研究评估了机器学习在中国上市公司会计欺诈检测中的效果,发现虽然某些模型在AUC和F1分数上表现更好,但精确率低于0.10,实际应用价值有限。
Purpose This study aims to evaluate the effectiveness of machine learning (ML) in detecting accounting fraud among Chinese-listed firms from 2007 to 2022. It aims to determine whether advanced ML techniques outperform traditional logistic regression models in accuracy, precision and practical applicability for fraud detection. Design/methodology/approach The research analyzes a dataset of 48,746 firm-year observations, including 6,790 instances of fraud. Employing nine ML models (e.g. Random Forest, RUSBoost and LightGBM) and traditional logistic regression, the study uses SAS Visualization and Python for variable selection and model construction. It evaluates model performance with metrics such as AUC, precision, recall, F1 score and net benefit under different data processing scenarios.
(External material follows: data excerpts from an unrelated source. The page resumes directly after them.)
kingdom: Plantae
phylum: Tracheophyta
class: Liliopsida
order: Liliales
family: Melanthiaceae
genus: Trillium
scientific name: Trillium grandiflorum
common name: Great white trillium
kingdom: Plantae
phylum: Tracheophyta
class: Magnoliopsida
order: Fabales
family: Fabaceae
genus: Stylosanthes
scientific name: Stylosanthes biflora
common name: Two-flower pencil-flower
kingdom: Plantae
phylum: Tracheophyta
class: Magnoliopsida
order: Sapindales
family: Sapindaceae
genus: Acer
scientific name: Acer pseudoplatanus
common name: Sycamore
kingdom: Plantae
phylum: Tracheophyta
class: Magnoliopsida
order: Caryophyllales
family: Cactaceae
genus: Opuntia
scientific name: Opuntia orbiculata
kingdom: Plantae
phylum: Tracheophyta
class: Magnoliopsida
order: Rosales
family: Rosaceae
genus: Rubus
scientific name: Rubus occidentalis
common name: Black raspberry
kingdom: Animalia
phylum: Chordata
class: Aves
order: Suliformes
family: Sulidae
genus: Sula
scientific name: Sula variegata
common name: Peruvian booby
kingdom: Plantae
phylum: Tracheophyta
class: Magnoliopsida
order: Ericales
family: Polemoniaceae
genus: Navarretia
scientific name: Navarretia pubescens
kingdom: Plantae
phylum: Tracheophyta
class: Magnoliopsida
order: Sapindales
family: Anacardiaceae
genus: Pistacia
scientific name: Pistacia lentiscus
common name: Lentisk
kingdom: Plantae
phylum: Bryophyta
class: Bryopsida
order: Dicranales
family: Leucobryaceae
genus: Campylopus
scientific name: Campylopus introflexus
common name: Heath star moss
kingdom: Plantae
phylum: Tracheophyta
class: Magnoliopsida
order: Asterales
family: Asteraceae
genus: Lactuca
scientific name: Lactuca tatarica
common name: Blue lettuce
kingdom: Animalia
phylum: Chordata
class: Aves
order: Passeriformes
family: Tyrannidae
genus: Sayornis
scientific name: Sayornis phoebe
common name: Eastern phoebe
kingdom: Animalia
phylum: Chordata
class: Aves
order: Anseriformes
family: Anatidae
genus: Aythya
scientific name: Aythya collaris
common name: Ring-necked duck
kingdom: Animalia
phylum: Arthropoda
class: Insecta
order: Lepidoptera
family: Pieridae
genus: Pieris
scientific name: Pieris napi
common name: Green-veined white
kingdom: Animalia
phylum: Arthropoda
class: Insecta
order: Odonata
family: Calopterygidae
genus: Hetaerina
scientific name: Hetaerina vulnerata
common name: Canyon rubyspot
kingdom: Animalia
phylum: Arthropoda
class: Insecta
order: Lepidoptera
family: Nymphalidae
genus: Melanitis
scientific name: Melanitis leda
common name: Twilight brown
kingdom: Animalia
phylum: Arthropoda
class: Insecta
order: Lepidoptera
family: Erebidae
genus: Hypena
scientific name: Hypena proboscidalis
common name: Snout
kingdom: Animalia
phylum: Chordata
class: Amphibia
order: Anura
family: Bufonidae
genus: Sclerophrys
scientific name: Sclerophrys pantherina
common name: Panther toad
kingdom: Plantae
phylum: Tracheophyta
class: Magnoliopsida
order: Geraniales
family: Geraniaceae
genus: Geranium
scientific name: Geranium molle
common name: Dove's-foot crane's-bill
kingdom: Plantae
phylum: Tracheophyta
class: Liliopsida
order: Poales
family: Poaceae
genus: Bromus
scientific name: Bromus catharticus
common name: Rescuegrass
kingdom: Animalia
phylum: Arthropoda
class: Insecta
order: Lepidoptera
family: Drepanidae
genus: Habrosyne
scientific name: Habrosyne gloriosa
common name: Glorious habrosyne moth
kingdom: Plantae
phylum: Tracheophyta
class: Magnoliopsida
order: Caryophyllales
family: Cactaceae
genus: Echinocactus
Findings Results are mixed. While Random Forest, LightGBM and RUSBoost models exhibit superior AUC and F1 scores, none achieve a precision rate above 0.10, indicating high false-positive rates. The low precision rate significantly limits their practical value for regulators, investors and professionals such as analysts and auditors. Logistic regression and support vector machine models often achieve higher recall rates, suggesting traditional approaches remain competitive in identifying fraudulent firms. Originality/value This study highlights limitations in the practical utility of ML for corporate fraud detection due to low precision rates and false positives. It contributes a nuanced understanding of ML’s role in accounting research, emphasizing the need for integrating qualitative data and improving model precision for real-world application. Furthermore, it offers new insights into using SAS Visualization and random data-splitting methods in fraud prediction.